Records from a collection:

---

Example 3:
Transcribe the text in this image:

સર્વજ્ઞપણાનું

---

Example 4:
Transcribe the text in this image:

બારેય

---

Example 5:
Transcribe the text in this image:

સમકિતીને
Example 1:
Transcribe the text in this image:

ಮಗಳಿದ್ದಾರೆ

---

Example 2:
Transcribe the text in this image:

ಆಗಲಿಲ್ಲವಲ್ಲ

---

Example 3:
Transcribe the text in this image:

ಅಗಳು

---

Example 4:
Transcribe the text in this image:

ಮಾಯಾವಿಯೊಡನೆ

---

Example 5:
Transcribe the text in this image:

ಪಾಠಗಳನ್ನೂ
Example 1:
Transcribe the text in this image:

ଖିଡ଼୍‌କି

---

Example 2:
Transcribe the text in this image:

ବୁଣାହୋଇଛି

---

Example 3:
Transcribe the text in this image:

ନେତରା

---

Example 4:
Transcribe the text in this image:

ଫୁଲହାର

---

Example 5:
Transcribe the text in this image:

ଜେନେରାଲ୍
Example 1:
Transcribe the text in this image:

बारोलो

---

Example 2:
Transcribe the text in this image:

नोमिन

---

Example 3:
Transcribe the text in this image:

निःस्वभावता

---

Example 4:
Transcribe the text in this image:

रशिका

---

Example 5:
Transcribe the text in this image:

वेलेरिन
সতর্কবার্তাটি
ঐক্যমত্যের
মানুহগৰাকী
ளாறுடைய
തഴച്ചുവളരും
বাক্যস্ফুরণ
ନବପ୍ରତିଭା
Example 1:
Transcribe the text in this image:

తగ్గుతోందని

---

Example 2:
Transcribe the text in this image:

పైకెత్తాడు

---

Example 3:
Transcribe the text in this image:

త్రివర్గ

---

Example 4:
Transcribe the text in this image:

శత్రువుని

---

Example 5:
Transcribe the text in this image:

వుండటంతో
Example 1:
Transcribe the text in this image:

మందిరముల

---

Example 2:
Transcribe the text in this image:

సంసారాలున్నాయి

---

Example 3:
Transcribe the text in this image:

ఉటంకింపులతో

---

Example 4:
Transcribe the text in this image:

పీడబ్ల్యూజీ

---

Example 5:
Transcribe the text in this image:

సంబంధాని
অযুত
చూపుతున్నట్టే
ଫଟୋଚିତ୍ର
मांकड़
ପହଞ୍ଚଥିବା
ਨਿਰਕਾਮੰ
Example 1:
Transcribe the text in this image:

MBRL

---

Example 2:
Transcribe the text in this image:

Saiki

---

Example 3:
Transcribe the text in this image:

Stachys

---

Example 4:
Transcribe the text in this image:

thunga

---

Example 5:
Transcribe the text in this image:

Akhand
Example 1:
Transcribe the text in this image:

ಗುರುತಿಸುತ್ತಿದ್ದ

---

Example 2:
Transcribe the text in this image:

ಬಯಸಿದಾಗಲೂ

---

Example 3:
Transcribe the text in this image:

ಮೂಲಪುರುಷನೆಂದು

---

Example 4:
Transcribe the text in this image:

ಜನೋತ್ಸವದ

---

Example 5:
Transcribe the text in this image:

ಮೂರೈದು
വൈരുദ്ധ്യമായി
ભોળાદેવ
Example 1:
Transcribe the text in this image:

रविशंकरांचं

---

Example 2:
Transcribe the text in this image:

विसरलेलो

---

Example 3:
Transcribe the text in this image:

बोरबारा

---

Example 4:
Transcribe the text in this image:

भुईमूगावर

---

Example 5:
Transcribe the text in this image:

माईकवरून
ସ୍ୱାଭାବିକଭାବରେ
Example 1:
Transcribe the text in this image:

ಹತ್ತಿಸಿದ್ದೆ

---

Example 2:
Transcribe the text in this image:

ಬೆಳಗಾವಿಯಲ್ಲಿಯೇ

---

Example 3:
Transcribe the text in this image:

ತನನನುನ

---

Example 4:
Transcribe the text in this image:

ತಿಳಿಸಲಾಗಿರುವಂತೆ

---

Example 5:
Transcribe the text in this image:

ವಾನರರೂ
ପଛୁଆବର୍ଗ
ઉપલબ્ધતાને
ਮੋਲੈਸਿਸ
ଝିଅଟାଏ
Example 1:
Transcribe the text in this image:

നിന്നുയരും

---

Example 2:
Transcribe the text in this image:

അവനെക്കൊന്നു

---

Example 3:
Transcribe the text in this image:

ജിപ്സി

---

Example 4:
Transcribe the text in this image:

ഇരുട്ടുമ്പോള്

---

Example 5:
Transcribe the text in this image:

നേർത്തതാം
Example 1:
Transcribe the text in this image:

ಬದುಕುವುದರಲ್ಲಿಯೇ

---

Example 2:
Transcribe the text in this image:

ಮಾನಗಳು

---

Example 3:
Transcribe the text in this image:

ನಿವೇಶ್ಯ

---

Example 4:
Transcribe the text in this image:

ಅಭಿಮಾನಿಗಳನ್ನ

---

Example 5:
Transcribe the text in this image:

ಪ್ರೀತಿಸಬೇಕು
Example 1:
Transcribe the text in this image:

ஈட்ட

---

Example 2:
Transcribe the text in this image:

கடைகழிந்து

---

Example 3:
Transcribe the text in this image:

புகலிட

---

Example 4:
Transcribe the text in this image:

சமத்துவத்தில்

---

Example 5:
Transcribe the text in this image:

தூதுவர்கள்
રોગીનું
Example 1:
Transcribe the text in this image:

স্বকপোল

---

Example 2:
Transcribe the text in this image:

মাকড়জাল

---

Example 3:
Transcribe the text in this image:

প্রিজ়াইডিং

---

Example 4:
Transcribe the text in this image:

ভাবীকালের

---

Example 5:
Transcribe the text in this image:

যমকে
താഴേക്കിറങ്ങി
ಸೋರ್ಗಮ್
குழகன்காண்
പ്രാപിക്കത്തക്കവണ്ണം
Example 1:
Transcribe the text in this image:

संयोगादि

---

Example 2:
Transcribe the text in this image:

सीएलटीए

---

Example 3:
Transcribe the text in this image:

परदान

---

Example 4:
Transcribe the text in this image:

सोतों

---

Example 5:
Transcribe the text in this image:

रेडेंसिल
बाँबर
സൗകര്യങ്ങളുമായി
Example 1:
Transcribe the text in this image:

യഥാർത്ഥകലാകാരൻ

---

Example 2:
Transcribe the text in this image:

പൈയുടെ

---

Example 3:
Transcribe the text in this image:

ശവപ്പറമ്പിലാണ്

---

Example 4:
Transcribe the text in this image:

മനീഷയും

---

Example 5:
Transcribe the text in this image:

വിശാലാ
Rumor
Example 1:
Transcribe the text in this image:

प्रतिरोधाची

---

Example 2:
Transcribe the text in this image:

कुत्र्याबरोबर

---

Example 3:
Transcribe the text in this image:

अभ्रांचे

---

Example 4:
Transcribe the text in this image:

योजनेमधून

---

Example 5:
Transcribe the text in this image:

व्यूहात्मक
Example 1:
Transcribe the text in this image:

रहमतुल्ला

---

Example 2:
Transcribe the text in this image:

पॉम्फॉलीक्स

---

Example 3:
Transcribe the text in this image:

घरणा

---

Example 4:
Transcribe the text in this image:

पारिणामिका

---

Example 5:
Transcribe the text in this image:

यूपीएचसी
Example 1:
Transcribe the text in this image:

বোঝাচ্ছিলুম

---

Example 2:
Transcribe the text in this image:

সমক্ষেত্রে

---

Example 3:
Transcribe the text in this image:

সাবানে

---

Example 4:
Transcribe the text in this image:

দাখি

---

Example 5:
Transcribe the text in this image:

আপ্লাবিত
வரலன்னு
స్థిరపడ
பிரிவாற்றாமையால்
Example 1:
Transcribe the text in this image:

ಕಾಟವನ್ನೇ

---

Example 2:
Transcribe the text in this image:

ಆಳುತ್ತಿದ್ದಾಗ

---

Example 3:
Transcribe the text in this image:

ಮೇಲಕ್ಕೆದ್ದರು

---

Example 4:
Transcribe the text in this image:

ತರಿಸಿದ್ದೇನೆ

**WHAT YOU WILL DO:** Take the records above and copy them out exactly.

**RESPONSE TO THE TASK:**
---

Example 3:
Transcribe the text in this image:

સર્વજ્ઞપણાનું

---

Example 4:
Transcribe the text in this image:

બારેય

---

Example 5:
Transcribe the text in this image:

સમકિતીને
Example 1:
Transcribe the text in this image:

ಮಗಳಿದ್ದಾರೆ

---

Example 2:
Transcribe the text in this image:

ಆಗಲಿಲ್ಲವಲ್ಲ

---

Example 3:
Transcribe the text in this image:

ಅಗಳು

---

Example 4:
Transcribe the text in this image:

ಮಾಯಾವಿಯೊಡನೆ

---

Example 5:
Transcribe the text in this image:

ಪಾಠಗಳನ್ನೂ
Example 1:
Transcribe the text in this image:

ଖିଡ଼୍‌କି

---

Example 2:
Transcribe the text in this image:

ବୁଣାହୋଇଛି

---

Example 3:
Transcribe the text in this image:

ନେତରା

---

Example 4:
Transcribe the text in this image:

ଫୁଲହାର

---

Example 5:
Transcribe the text in this image:

ଜେନେରାଲ୍
Example 1:
Transcribe the text in this image:

बारोलो

---

Example 2:
Transcribe the text in this image:

नोमिन

---

Example 3:
Transcribe the text in this image:

निःस्वभावता

---

Example 4:
Transcribe the text in this image:

रशिका

---

Example 5:
Transcribe the text in this image:

वेलेरिन
সতর্কবার্তাটি
ঐক্যমত্যের
মানুহগৰাকী
ளாறுடைய
തഴച്ചുവളരും
বাক্যস্ফুরণ
ନବପ୍ରତିଭା
Example 1:
Transcribe the text in this image:

తగ్గుతోందని

---

Example 2:
Transcribe the text in this image:

పైకెత్తాడు

---

Example 3:
Transcribe the text in this image:

త్రివర్గ

---

Example 4:
Transcribe the text in this image:

శత్రువుని

---

Example 5:
Transcribe the text in this image:

వుండటంతో
Example 1:
Transcribe the text in this image:

మందిరముల

---

Example 2:
Transcribe the text in this image:

సంసారాలున్నాయి

---

Example 3:
Transcribe the text in this image:

ఉటంకింపులతో

---

Example 4:
Transcribe the text in this image:

పీడబ్ల్యూజీ

---

Example 5:
Transcribe the text in this image:

సంబంధాని
অযুত
చూపుతున్నట్టే
ଫଟୋଚିତ୍ର
मांकड़
ପହଞ୍ଚଥିବା
ਨਿਰਕਾਮੰ
Example 1:
Transcribe the text in this image:

MBRL

---

Example 2:
Transcribe the text in this image:

Saiki

---

Example 3:
Transcribe the text in this image:

Stachys

---

Example 4:
Transcribe the text in this image:

thunga

---

Example 5:
Transcribe the text in this image:

Akhand
Example 1:
Transcribe the text in this image:

ಗುರುತಿಸುತ್ತಿದ್ದ

---

Example 2:
Transcribe the text in this image:

ಬಯಸಿದಾಗಲೂ

---

Example 3:
Transcribe the text in this image:

ಮೂಲಪುರುಷನೆಂದು

---

Example 4:
Transcribe the text in this image:

ಜನೋತ್ಸವದ

---

Example 5:
Transcribe the text in this image:

ಮೂರೈದು
വൈരുദ്ധ്യമായി
ભોળાદેવ
Example 1:
Transcribe the text in this image:

रविशंकरांचं

---

Example 2:
Transcribe the text in this image:

विसरलेलो

---

Example 3:
Transcribe the text in this image:

बोरबारा

---

Example 4:
Transcribe the text in this image:

भुईमूगावर

---

Example 5:
Transcribe the text in this image:

माईकवरून
ସ୍ୱାଭାବିକଭାବରେ
Example 1:
Transcribe the text in this image:

ಹತ್ತಿಸಿದ್ದೆ

---

Example 2:
Transcribe the text in this image:

ಬೆಳಗಾವಿಯಲ್ಲಿಯೇ

---

Example 3:
Transcribe the text in this image:

ತನನನುನ

---

Example 4:
Transcribe the text in this image:

ತಿಳಿಸಲಾಗಿರುವಂತೆ

---

Example 5:
Transcribe the text in this image:

ವಾನರರೂ
ପଛୁଆବର୍ଗ
ઉપલબ્ધતાને
ਮੋਲੈਸਿਸ
ଝିଅଟାଏ
Example 1:
Transcribe the text in this image:

നിന്നുയരും

---

Example 2:
Transcribe the text in this image:

അവനെക്കൊന്നു

---

Example 3:
Transcribe the text in this image:

ജിപ്സി

---

Example 4:
Transcribe the text in this image:

ഇരുട്ടുമ്പോള്

---

Example 5:
Transcribe the text in this image:

നേർത്തതാം
Example 1:
Transcribe the text in this image:

ಬದುಕುವುದರಲ್ಲಿಯೇ

---

Example 2:
Transcribe the text in this image:

ಮಾನಗಳು

---

Example 3:
Transcribe the text in this image:

ನಿವೇಶ್ಯ

---

Example 4:
Transcribe the text in this image:

ಅಭಿಮಾನಿಗಳನ್ನ

---

Example 5:
Transcribe the text in this image:

ಪ್ರೀತಿಸಬೇಕು
Example 1:
Transcribe the text in this image:

ஈட்ட

---

Example 2:
Transcribe the text in this image:

கடைகழிந்து

---

Example 3:
Transcribe the text in this image:

புகலிட

---

Example 4:
Transcribe the text in this image:

சமத்துவத்தில்

---

Example 5:
Transcribe the text in this image:

தூதுவர்கள்
રોગીનું
Example 1:
Transcribe the text in this image:

স্বকপোল

---

Example 2:
Transcribe the text in this image:

মাকড়জাল

---

Example 3:
Transcribe the text in this image:

প্রিজ়াইডিং

---

Example 4:
Transcribe the text in this image:

ভাবীকালের

---

Example 5:
Transcribe the text in this image:

যমকে
താഴേക്കിറങ്ങി
ಸೋರ್ಗಮ್
குழகன்காண்
പ്രാപിക്കത്തക്കവണ്ണം
Example 1:
Transcribe the text in this image:

संयोगादि

---

Example 2:
Transcribe the text in this image:

सीएलटीए

---

Example 3:
Transcribe the text in this image:

परदान

---

Example 4:
Transcribe the text in this image:

सोतों

---

Example 5:
Transcribe the text in this image:

रेडेंसिल
बाँबर
സൗകര്യങ്ങളുമായി
Example 1:
Transcribe the text in this image:

യഥാർത്ഥകലാകാരൻ

---

Example 2:
Transcribe the text in this image:

പൈയുടെ

---

Example 3:
Transcribe the text in this image:

ശവപ്പറമ്പിലാണ്

---

Example 4:
Transcribe the text in this image:

മനീഷയും

---

Example 5:
Transcribe the text in this image:

വിശാലാ
Rumor
Example 1:
Transcribe the text in this image:

प्रतिरोधाची

---

Example 2:
Transcribe the text in this image:

कुत्र्याबरोबर

---

Example 3:
Transcribe the text in this image:

अभ्रांचे

---

Example 4:
Transcribe the text in this image:

योजनेमधून

---

Example 5:
Transcribe the text in this image:

व्यूहात्मक
Example 1:
Transcribe the text in this image:

रहमतुल्ला

---

Example 2:
Transcribe the text in this image:

पॉम्फॉलीक्स

---

Example 3:
Transcribe the text in this image:

घरणा

---

Example 4:
Transcribe the text in this image:

पारिणामिका

---

Example 5:
Transcribe the text in this image:

यूपीएचसी
Example 1:
Transcribe the text in this image:

বোঝাচ্ছিলুম

---

Example 2:
Transcribe the text in this image:

সমক্ষেত্রে

---

Example 3:
Transcribe the text in this image:

সাবানে

---

Example 4:
Transcribe the text in this image:

দাখি

---

Example 5:
Transcribe the text in this image:

আপ্লাবিত
வரலன்னு
స్థిరపడ
பிரிவாற்றாமையால்
Example 1:
Transcribe the text in this image:

ಕಾಟವನ್ನೇ

---

Example 2:
Transcribe the text in this image:

ಆಳುತ್ತಿದ್ದಾಗ

---

Example 3:
Transcribe the text in this image:

ಮೇಲಕ್ಕೆದ್ದರು

---

Example 4:
Transcribe the text in this image:

ತರಿಸಿದ್ದೇನೆ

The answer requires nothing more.